**EXERCISE AIM**
Can you rewrite all of the data below as a numbered list, one line per item, with blank lines omitted?

--- Begin EXERCISE INPUT ---

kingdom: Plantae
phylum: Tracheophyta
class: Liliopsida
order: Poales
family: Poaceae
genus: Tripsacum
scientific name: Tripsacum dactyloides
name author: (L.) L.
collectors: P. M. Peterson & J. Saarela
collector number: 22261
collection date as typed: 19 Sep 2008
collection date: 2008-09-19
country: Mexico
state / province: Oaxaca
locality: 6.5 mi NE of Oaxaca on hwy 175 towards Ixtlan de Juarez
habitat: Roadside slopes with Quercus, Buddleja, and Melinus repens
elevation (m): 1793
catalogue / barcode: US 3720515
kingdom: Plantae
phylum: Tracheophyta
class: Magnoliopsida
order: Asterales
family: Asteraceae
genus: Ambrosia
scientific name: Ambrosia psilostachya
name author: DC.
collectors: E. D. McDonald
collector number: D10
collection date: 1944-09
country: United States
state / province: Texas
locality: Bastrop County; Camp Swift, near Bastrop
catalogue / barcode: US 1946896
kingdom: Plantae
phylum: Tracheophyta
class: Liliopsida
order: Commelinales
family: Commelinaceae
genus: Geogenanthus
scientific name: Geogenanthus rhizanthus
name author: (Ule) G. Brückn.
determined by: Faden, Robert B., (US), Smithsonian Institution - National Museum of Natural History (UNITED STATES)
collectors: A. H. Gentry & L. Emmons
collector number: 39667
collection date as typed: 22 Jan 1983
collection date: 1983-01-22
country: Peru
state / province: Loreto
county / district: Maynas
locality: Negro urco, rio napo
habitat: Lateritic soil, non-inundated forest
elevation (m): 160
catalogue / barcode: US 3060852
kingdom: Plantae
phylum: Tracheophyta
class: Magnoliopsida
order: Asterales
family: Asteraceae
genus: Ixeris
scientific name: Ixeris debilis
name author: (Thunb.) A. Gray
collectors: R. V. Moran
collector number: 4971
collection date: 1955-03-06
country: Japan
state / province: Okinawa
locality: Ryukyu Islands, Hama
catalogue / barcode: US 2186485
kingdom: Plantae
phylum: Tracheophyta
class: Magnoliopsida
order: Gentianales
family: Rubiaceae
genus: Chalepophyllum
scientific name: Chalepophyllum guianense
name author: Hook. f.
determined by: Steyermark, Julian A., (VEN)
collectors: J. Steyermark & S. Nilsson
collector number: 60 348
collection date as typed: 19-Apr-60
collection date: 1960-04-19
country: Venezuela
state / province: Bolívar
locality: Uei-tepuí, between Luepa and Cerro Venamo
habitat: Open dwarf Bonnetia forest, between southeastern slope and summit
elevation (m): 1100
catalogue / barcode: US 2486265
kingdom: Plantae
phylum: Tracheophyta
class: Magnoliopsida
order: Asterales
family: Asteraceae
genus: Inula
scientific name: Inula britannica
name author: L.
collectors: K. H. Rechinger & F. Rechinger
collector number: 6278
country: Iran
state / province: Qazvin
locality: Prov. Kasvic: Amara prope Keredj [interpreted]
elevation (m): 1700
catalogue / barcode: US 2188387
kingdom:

--- End EXERCISE INPUT ---

**TASK OUTPUT**
1. kingdom: Plantae
2. phylum: Tracheophyta
3. class: Liliopsida
4. order: Poales
5. family: Poaceae
6. genus: Tripsacum
7. scientific name: Tripsacum dactyloides
8. name author: (L.) L.
9. collectors: P. M. Peterson & J. Saarela
10. collector number: 22261
11. collection date as typed: 19 Sep 2008
12. collection date: 2008-09-19
13. country: Mexico
14. state / province: Oaxaca
15. locality: 6.5 mi NE of Oaxaca on hwy 175 towards Ixtlan de Juarez
16. habitat: Roadside slopes with Quercus, Buddleja, and Melinus repens
17. elevation (m): 1793
18. catalogue / barcode: US 3720515
19. kingdom: Plantae
20. phylum: Tracheophyta
21. class: Magnoliopsida
22. order: Asterales
23. family: Asteraceae
24. genus: Ambrosia
25. scientific name: Ambrosia psilostachya
26. name author: DC.
27. collectors: E. D. McDonald
28. collector number: D10
29. collection date: 1944-09
30. country: United States
31. state / province: Texas
32. locality: Bastrop County; Camp Swift, near Bastrop
33. catalogue / barcode: US 1946896
34. kingdom: Plantae
35. phylum: Tracheophyta
36. class: Liliopsida
37. order: Commelinales
38. family: Commelinaceae
39. genus: Geogenanthus
40. scientific name: Geogenanthus rhizanthus
41. name author: (Ule) G. Brückn.
42. determined by: Faden, Robert B., (US), Smithsonian Institution - National Museum of Natural History (UNITED STATES)
43. collectors: A. H. Gentry & L. Emmons
44. collector number: 39667
45. collection date as typed: 22 Jan 1983
46. collection date: 1983-01-22
47. country: Peru
48. state / province: Loreto
49. county / district: Maynas
50. locality: Negro urco, rio napo
51. habitat: Lateritic soil, non-inundated forest
52. elevation (m): 160
53. catalogue / barcode: US 3060852
54. kingdom: Plantae
55. phylum: Tracheophyta
56. class: Magnoliopsida
57. order: Asterales
58. family: Asteraceae
59. genus: Ixeris
60. scientific name: Ixeris debilis
61. name author: (Thunb.) A. Gray
62. collectors: R. V. Moran
63. collector number: 4971
64. collection date: 1955-03-06
65. country: Japan
66. state / province: Okinawa
67. locality: Ryukyu Islands, Hama
68. catalogue / barcode: US 2186485
69. kingdom: Plantae
70. phylum: Tracheophyta
71. class: Magnoliopsida
72. order: Gentianales
73. family: Rubiaceae
74. genus: Chalepophyllum
75. scientific name: Chalepophyllum guianense
76. name author: Hook. f.
77. determined by: Steyermark, Julian A., (VEN)
78. collectors: J. Steyermark & S. Nilsson
79. collector number: 60 348
80. collection date as typed: 19-Apr-60
81. collection date: 1960-04-19
82. country: Venezuela
83. state / province: Bolívar
84. locality: Uei-tepuí, between Luepa and Cerro Venamo
85. habitat: Open dwarf Bonnetia forest, between southeastern slope and summit
86. elevation (m): 1100
87. catalogue / barcode: US 2486265
88. kingdom: Plantae
89. phylum: Tracheophyta
90. class: Magnoliopsida
91. order: Asterales
92. family: Asteraceae
93. genus: Inula
94. scientific name: Inula britannica
95. name author: L.
96. collectors: K. H. Rechinger & F. Rechinger
97. collector number: 6278
98. country: Iran
99. state / province: Qazvin
100. locality: Prov. Kasvic: Amara prope Keredj [interpreted]
101. elevation (m): 1700
102. catalogue / barcode: US 2188387
103. kingdom:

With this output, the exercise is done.